The King and Queen will be accompanied by the acting Minister of Foreign Affairs, José Manuel Albares, and by a business delegation that will focus their visit on the areas of Danish-Spanish cooperation in areas such as green transition, the pharmaceutical industry and maritime transport, among others, according to the Ministry and the Danish Royal Household.
According to data from Foreign Affairs, the accumulated flow of Spanish investments in Denmark since 1993 and until 2022 has been 2,155 million euros. By sectors, the priority destination has been the manufacture of other non-metallic mineral products, telecommunications and the manufacture of electrical material and equipment. Denmark ranks 34th in the ranking of countries by Spanish investment position abroad since 1993. For its part, Denmark’s investment in Spain amounted to 27 million euros in 2022, with special interest in wind power production and real estate development. The cumulative flow of Danish investments in Spain from 1993 to 2022 amounts to 1,303 million euros. Denmark ranks 31st in the ranking of the largest investor countries in Spain since 1993.

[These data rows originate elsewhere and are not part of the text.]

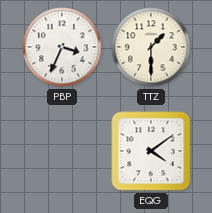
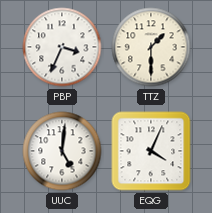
UUC: none -> 5:01
EQG: 4:09 -> 4:04
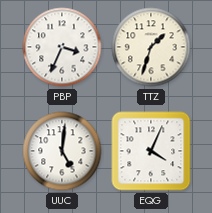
TTZ: 1:30 -> 1:33
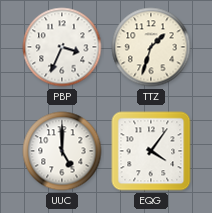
UUC: 5:01 -> 5:00
EQG: 4:04 -> 4:06
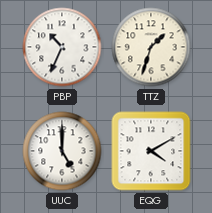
PBP: 3:34 -> 10:34
EQG: 4:06 -> 4:10
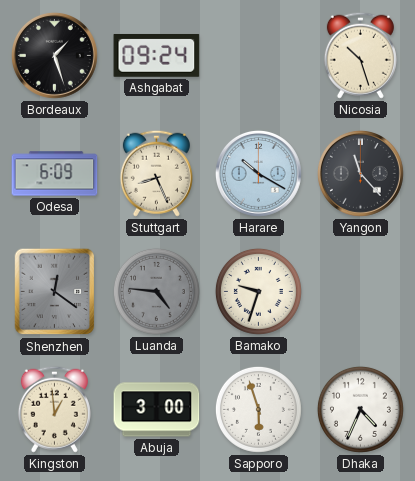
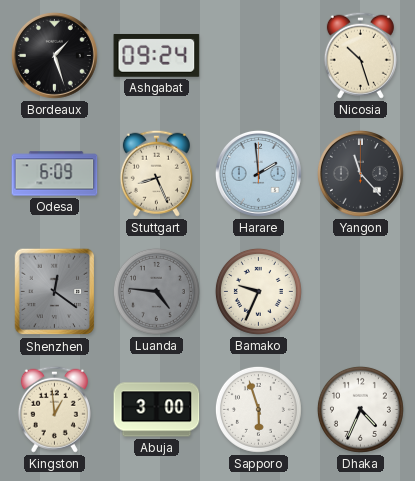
Harare: 10:20 -> 1:59
Bamako: 9:33 -> 9:34
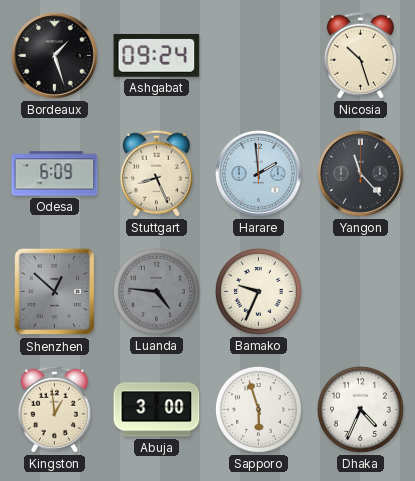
Shenzhen: 12:21 -> 12:52
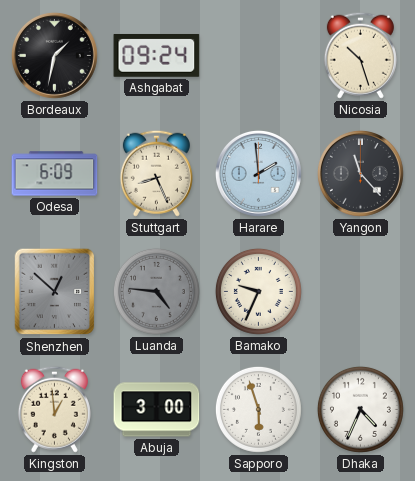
Bordeaux: 1:27 -> 1:32
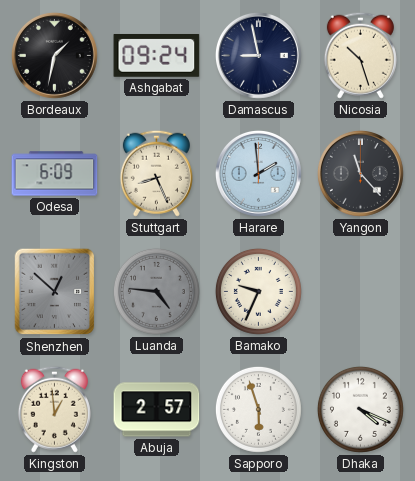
Damascus: none -> 8:58
Abuja: 3:00 -> 2:57
Dhaka: 4:34 -> 4:19
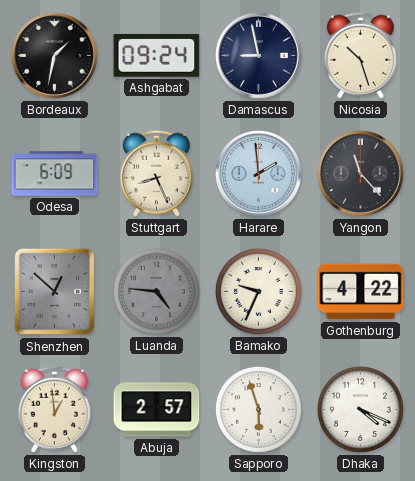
Gothenburg: none -> 4:22
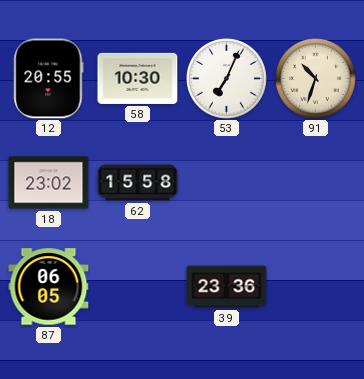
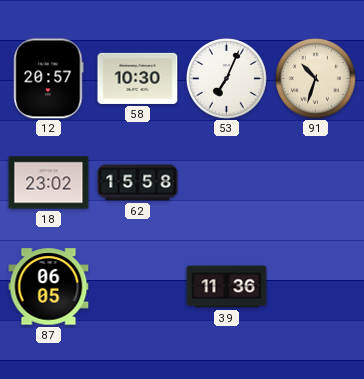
12: 20:55 -> 20:57
39: 23:36 -> 11:36
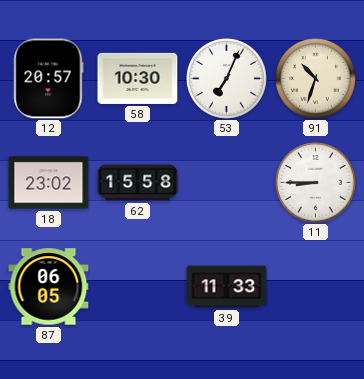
11: none -> 8:45
39: 11:36 -> 11:33
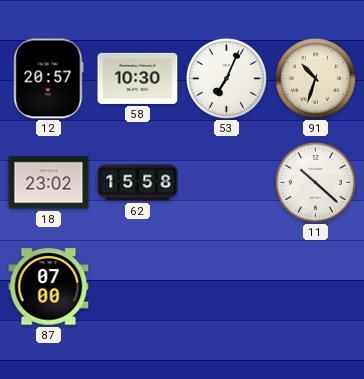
11: 8:45 -> 10:22
87: 06:05 -> 07:00
39: 11:33 -> none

In recent years there have been exchanges at the highest level between the two countries. The President of the Government (currently in office), Pedro Sánchez, received the Prime Minister of Denmark, Mette Frederiksen, in Madrid on February 21, with whom he agreed on his rejection of gas and nuclear energy being included in the European green taxonomy as “sustainable energies”.
Frederiksen herself received her Spanish counterpart in Copenhagen on 2 March this year, as part of one of the several tours made by the head of the Executive to various European countries to prepare the Spanish Presidency of the Council of the EU. On this second occasion, the two leaders signed a memorandum of understanding on green transition and to support renewable hydrogen, accelerate global investment in renewable energy and facilitate the adoption of green hydrogen.